#### [Task description]
Only lines containing the string "root" belong in the answer; copy all of them from the entries.

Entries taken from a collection
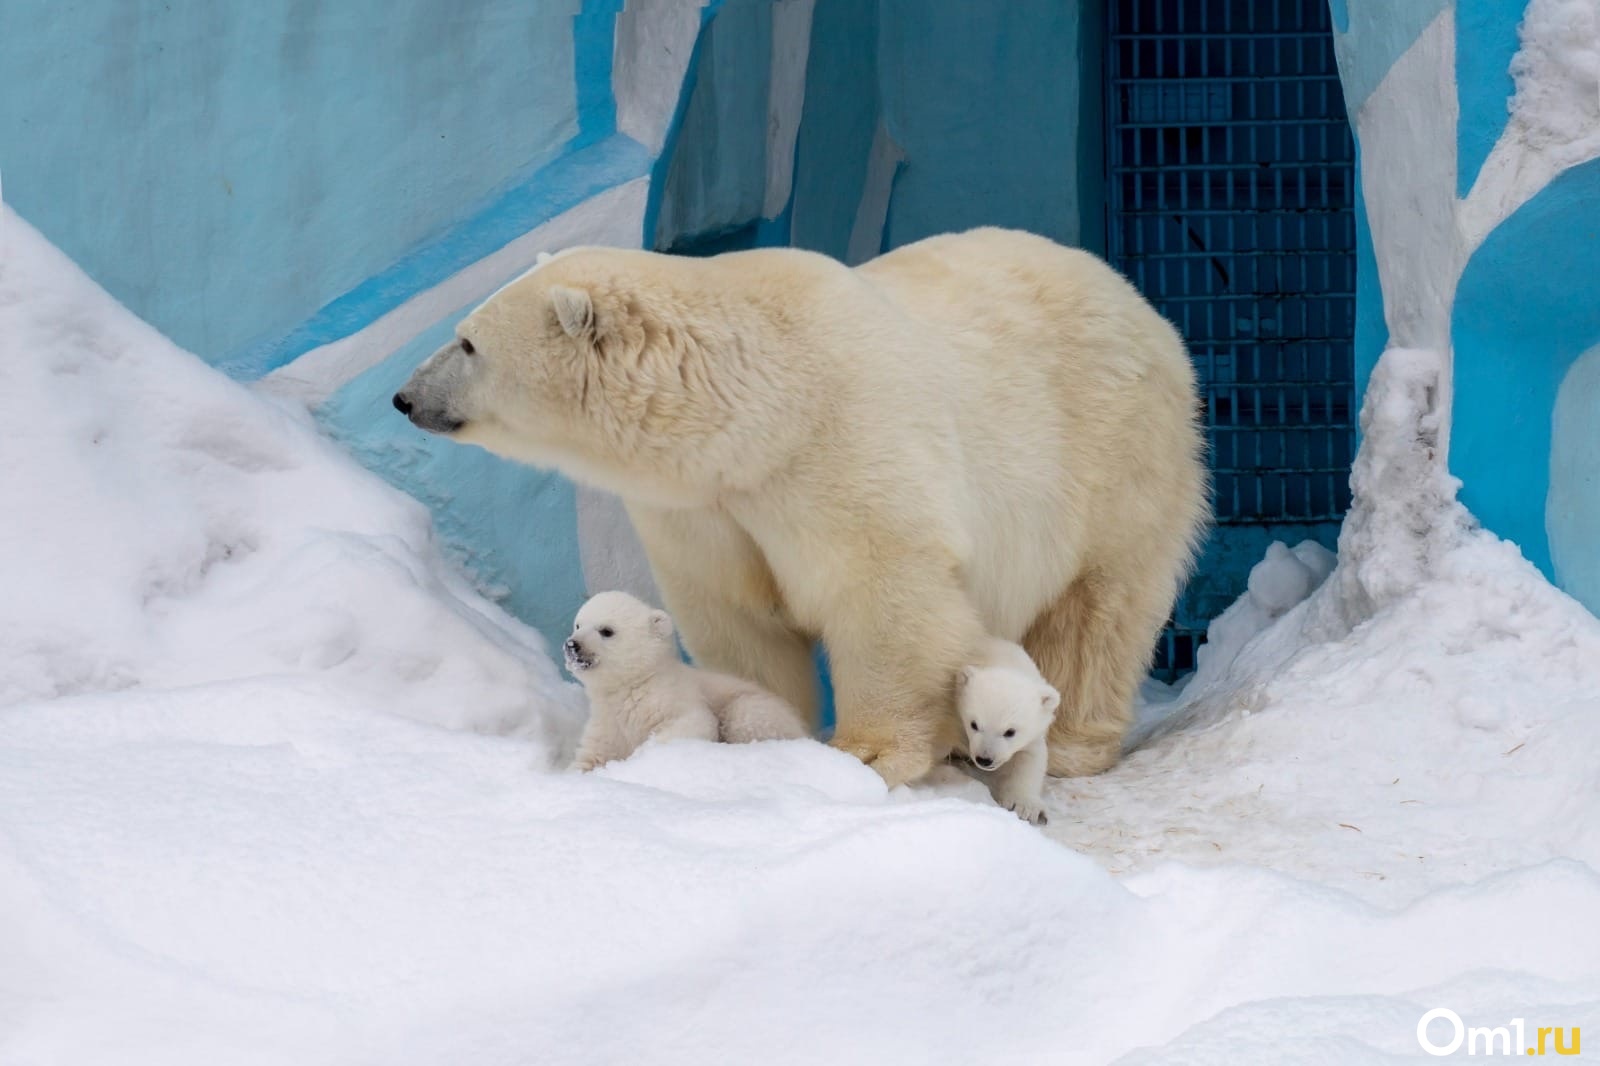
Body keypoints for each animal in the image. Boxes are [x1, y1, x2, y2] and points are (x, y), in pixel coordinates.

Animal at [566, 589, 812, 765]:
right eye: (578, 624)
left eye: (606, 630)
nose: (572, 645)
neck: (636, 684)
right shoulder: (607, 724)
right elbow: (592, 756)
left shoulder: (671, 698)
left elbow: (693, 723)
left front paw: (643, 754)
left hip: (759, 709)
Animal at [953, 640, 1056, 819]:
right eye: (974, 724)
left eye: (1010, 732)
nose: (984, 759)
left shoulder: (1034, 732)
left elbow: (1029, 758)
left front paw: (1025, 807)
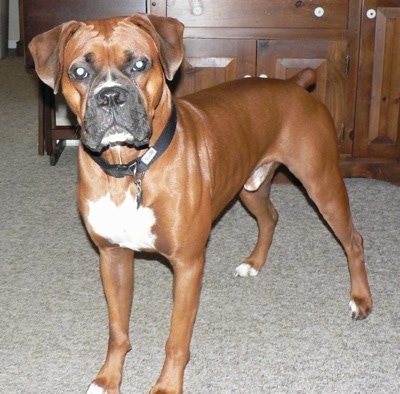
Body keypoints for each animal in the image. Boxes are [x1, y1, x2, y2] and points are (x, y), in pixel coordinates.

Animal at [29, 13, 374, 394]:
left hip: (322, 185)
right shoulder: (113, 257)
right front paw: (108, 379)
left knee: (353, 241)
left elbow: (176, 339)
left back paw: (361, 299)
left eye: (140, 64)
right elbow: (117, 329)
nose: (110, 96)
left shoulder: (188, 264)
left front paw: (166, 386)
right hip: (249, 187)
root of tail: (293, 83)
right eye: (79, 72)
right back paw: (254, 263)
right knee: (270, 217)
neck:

==

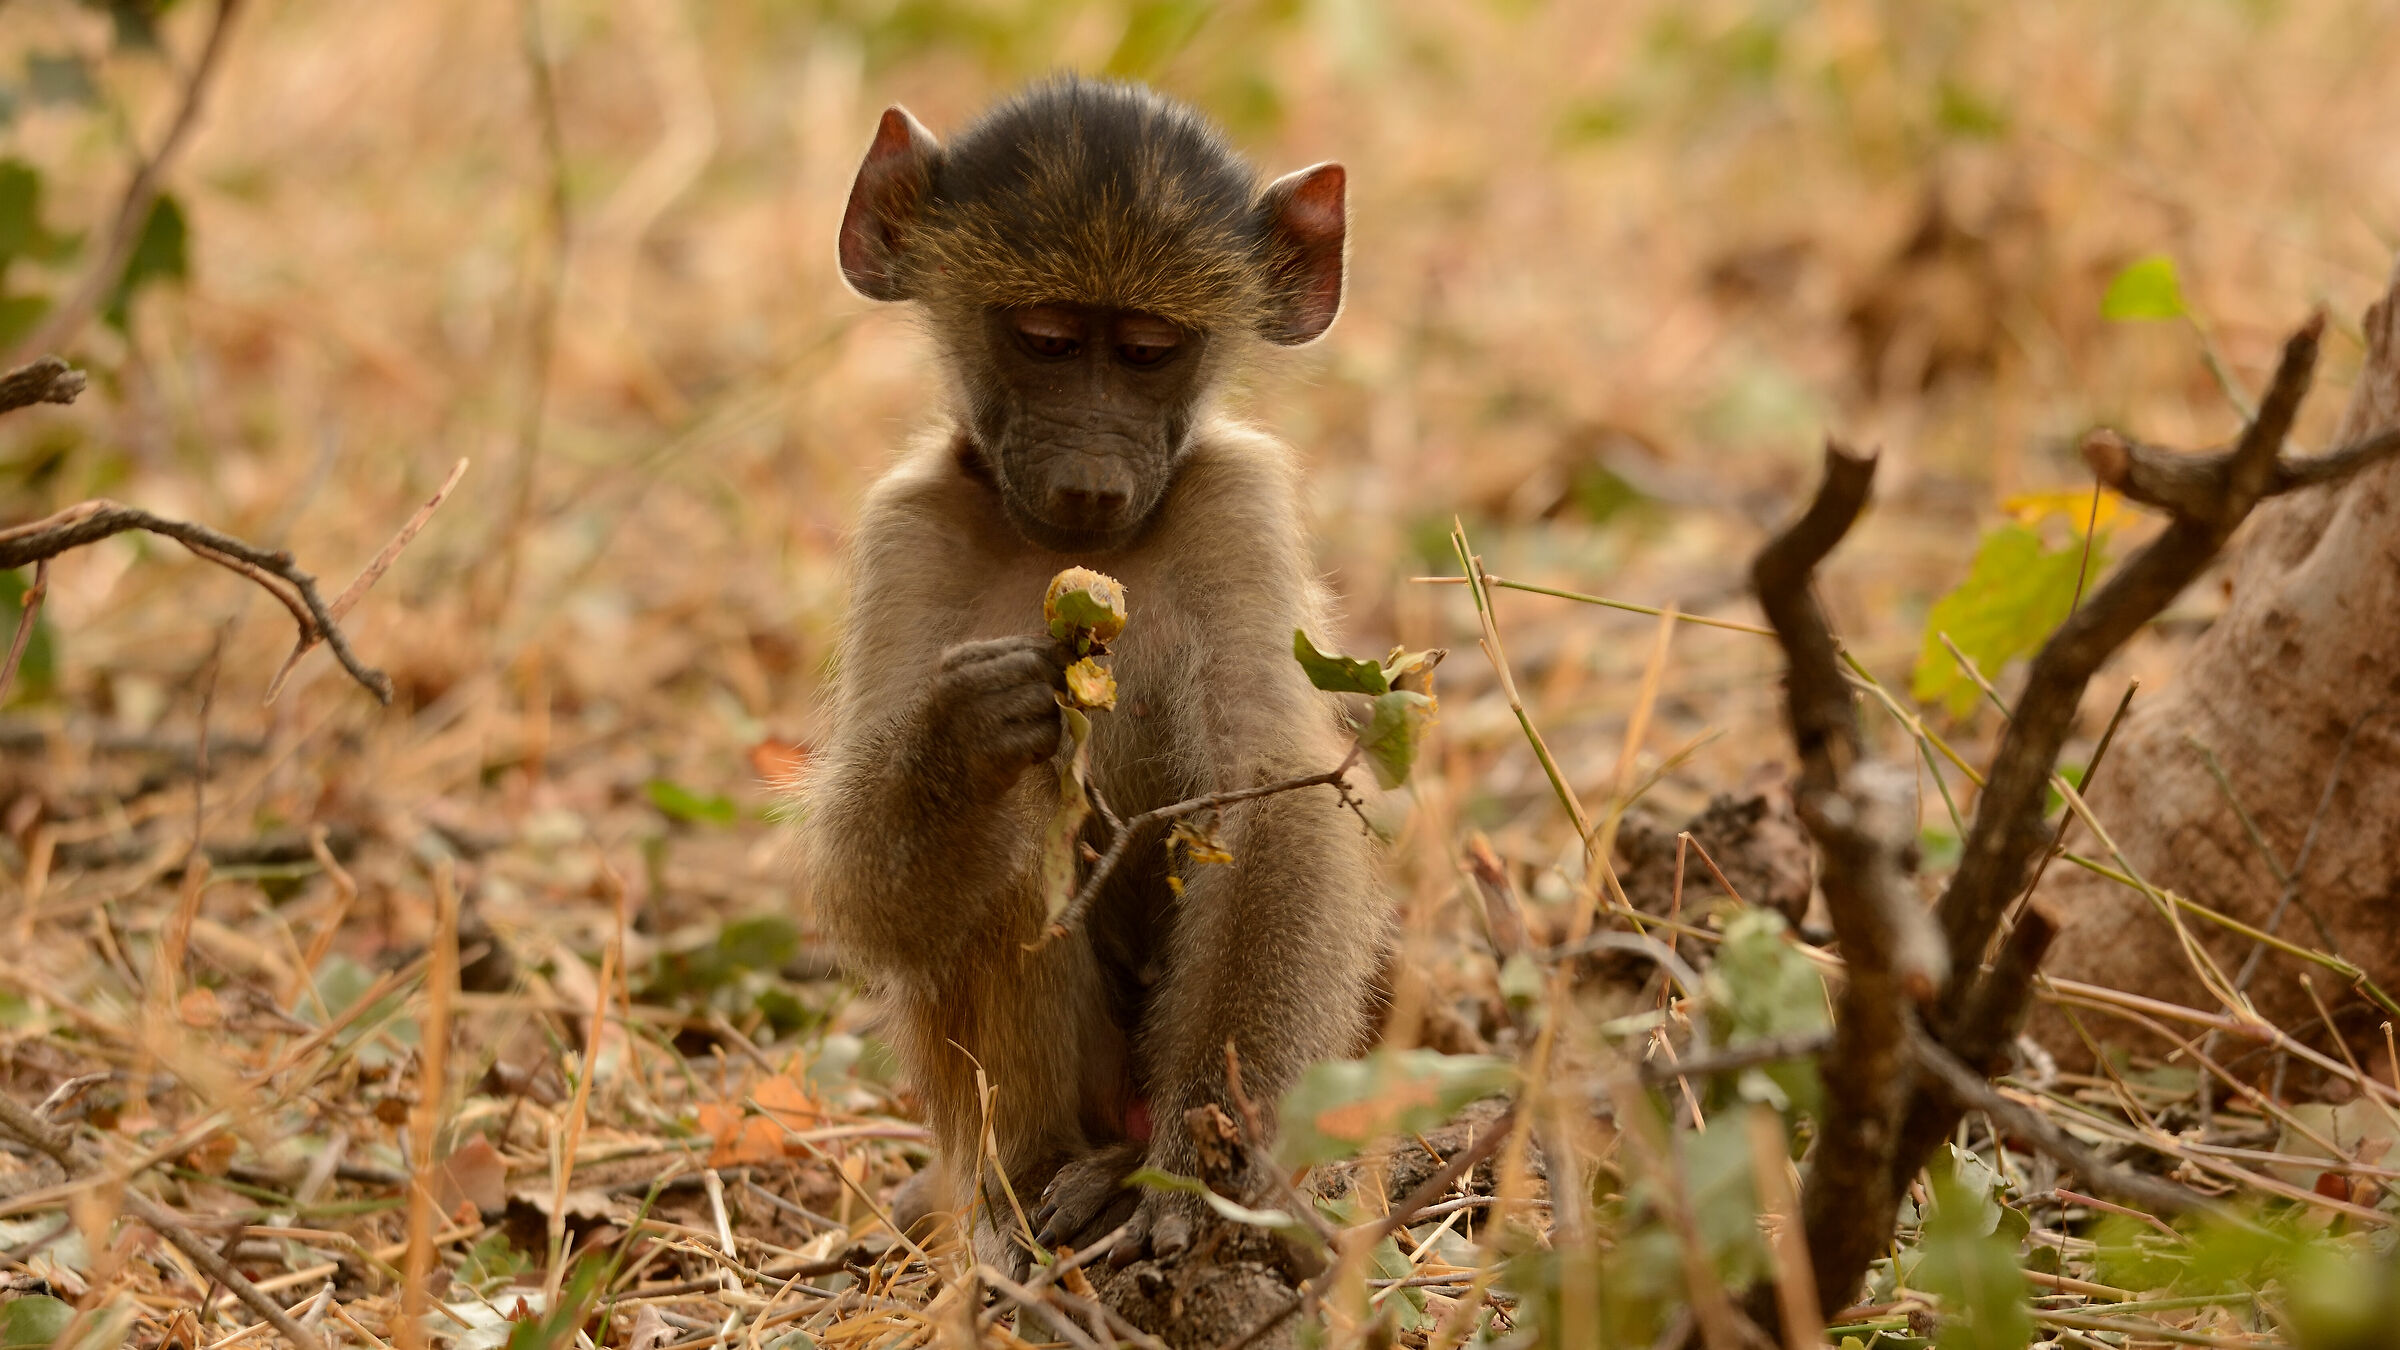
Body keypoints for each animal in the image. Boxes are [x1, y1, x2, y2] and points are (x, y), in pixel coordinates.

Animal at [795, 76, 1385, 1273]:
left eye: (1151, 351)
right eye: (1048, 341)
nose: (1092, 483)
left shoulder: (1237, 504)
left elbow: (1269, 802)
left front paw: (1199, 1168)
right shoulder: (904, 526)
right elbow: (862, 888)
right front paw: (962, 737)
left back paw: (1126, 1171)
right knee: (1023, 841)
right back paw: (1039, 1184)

---

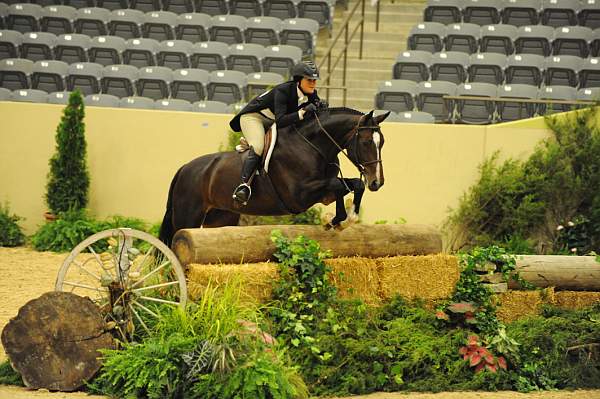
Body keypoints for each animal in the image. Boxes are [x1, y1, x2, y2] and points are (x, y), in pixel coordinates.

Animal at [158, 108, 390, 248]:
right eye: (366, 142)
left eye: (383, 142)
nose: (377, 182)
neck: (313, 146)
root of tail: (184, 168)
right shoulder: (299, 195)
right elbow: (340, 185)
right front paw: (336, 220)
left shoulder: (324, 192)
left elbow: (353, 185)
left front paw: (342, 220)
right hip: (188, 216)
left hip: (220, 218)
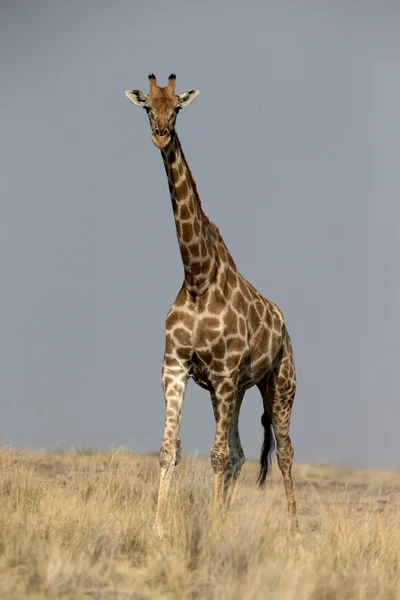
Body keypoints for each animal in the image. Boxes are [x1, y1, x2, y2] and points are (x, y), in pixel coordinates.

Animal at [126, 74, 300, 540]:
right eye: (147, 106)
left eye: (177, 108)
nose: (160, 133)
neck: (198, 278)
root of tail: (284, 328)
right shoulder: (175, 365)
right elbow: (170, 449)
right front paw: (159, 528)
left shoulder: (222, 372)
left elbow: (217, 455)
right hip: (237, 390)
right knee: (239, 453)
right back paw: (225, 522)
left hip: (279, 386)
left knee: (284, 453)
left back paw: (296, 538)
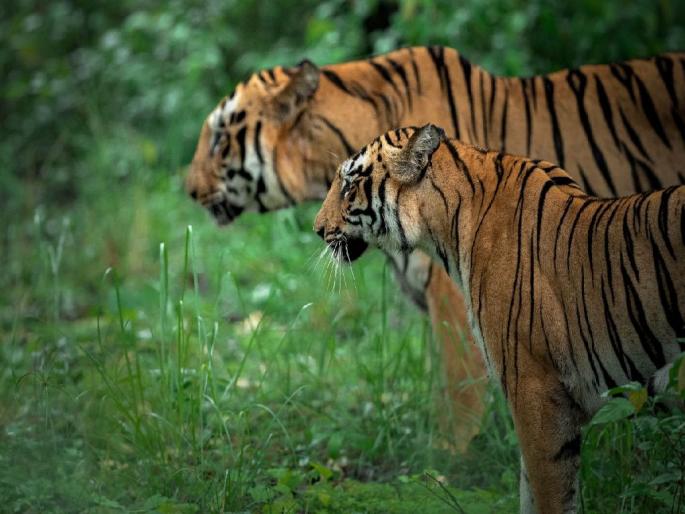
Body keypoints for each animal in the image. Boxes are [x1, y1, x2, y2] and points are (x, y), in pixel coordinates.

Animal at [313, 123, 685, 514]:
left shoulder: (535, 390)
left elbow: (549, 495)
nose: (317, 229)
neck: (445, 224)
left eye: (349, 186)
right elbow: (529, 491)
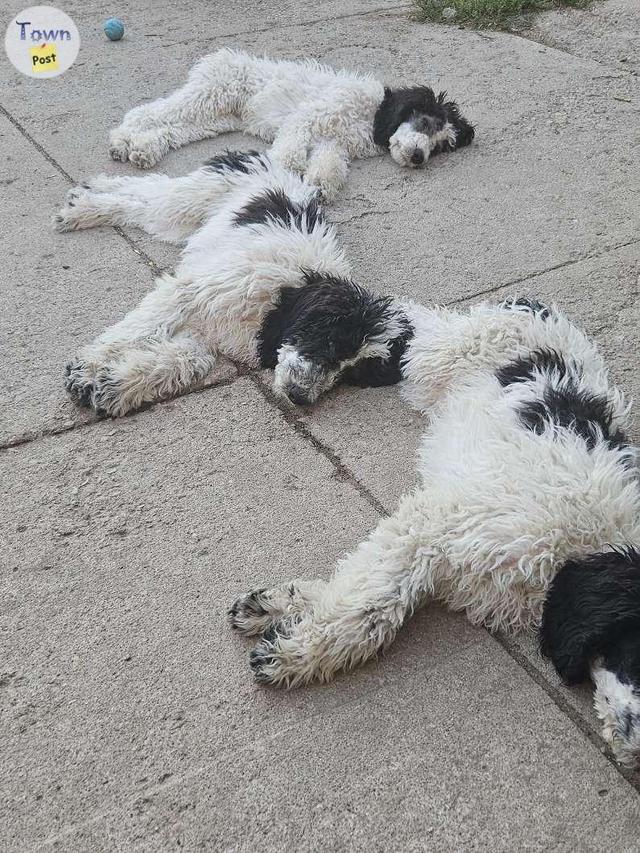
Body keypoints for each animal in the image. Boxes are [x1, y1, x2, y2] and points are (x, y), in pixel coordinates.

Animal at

#### [Written answer]
root of tail: (293, 83)
root of tail: (184, 168)
root of tail: (284, 328)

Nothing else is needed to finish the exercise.